I also hate those comercials that really show you what your eating. Like the “A&P freshness comercials”. They take you out to the farm and show you the cows, and the shake and bake comercials have talking pigs and such talking about how good they taste tith shake and bake.

But just to contradict myself…I really liked the Makes beef sing commercial with the singing bull. It craks me up.

was the Pizza hut one 5 years ago that said “You’re the only girl around and all these guys are hungry. How will you feed them all?”

WTF???

Along the same lines as the Weight watcher meal-rant, I absolutely cannot stand commercials for metabolife, metabolite, anything from GNC, fat trapper in a bottle, exercise in a bottle, etc etc.

I hate how these commercials blatantly lie about their products and what the product does and how safe they are. Since I am a dietitian, I know that the general public will believe this crap in a heartbeat…If it makes losing weight look easy with no work involved at all, then people will pay ridiculous amount of money for it. And I know I can sit back and say, I would never spend money on that stuff, it doesn’t work, b/c I’ve been educated in this field…but the general public has NOT. These evil commerical-makers will do ANYTHING for money. And its sickening.

:::End of Rant:::

quote:


The scariest is the one for Propecia (I believe) about women who may be pregnant handling broken tablets! Yeah, I feel safe with this stuff around.


Another of the side effects they mention (for men) is sexual dysfunction. I mean if it does that, what difference does it make if you’re bald or not?

Martha Stewart. Anything advertised by Martha Stewart. Anything authorized by Martha Stewart. I don’t wish her death or dismemberment, but I would like to slap her face, just once. It’s a good thing!

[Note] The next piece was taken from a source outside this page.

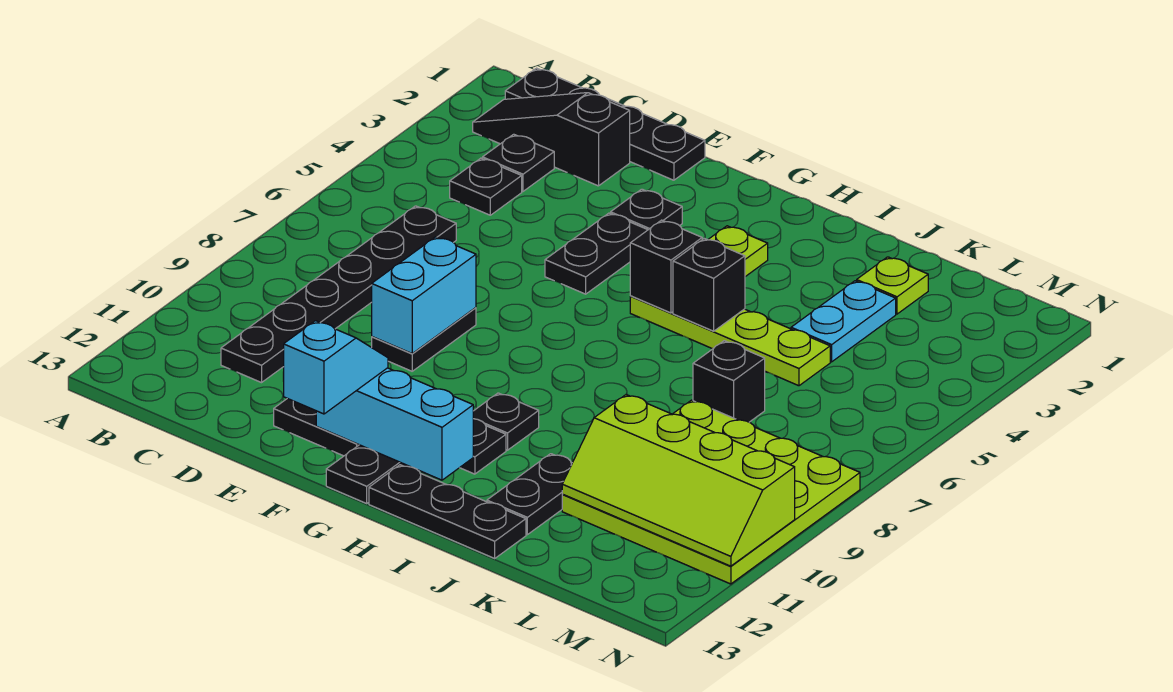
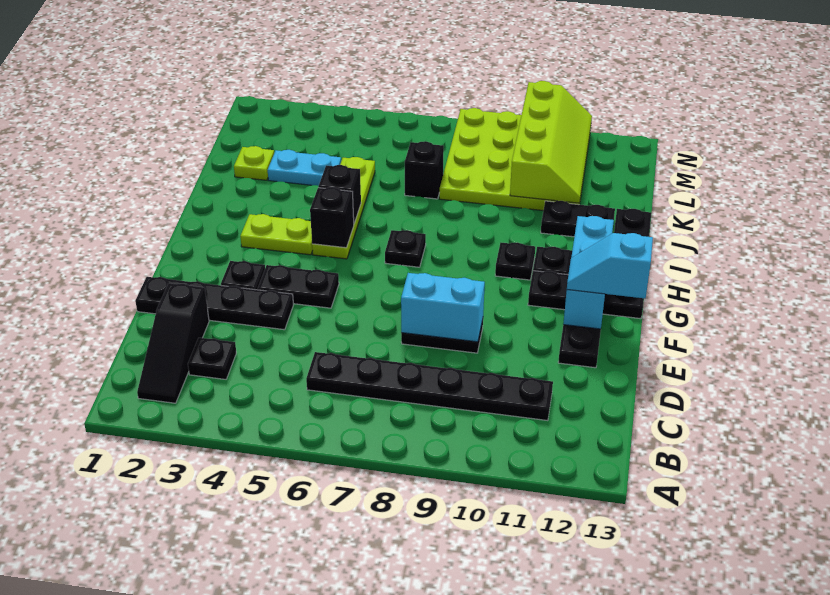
black 1x4 plate [505,68,705,180] -> black 1x4 plate turned to [135,277,293,330]
black 1x1 plate [450,158,522,215] -> black 1x1 plate moved to [385,230,426,267]

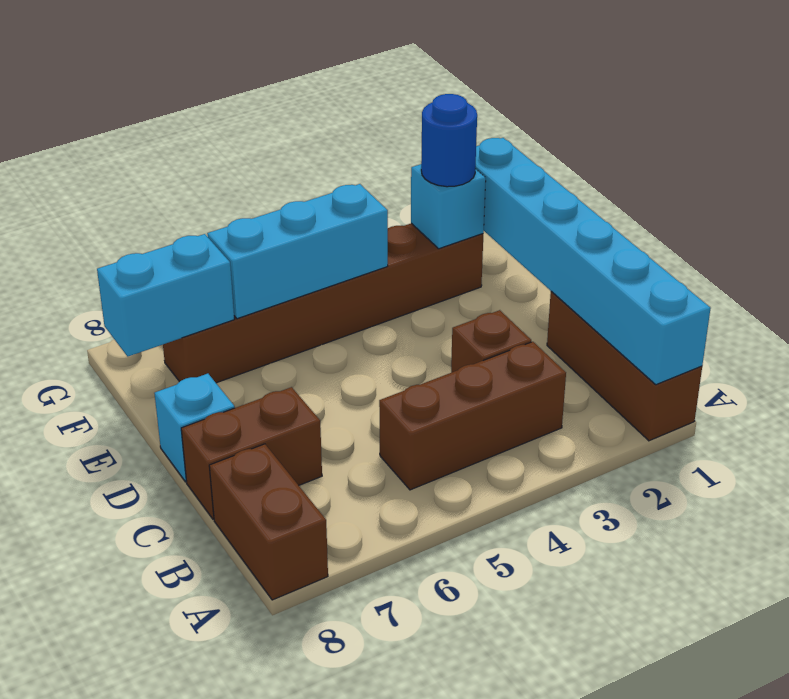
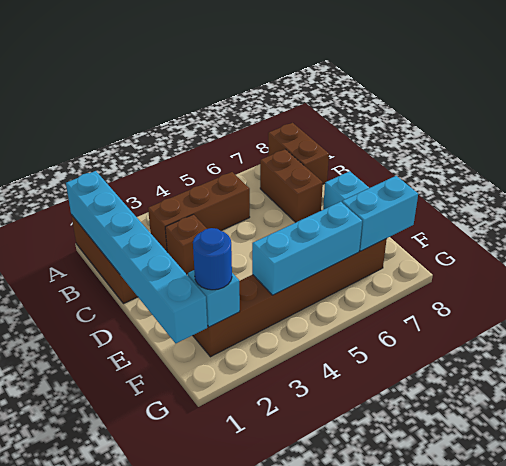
brown 1x2 brick [181,387,322,519] -> brown 1x2 brick turned to [260,149,323,222]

There’s a weight-loss product ad here in LA that bugs the hell out of me. It has this little girl (about 10) saying, “You’re just a big teddy bear. You don’t have to be so big” or some crap like that.

Start them young, why don’t you.

There’s this radio commercial for a tanning salon that makes me what to take a baseball bat to my radio every time I hear it. It has this ridiculous jingle, “Every now and then I gotta get away and do something for me, gotta get away and spend a little me time, you know what I mean…” Yeah, I’m going to have some “me time” (a phrase I loathe) and I’m going to spend it giving myself skin cancer. Wee. I become physically ill just thinking about it. And then, this moronic voiceover starts, and the guy is going on about how first you come in “a couple a three times” to start your tan (a couple of three times? like 6 times? AAARRRGHH!).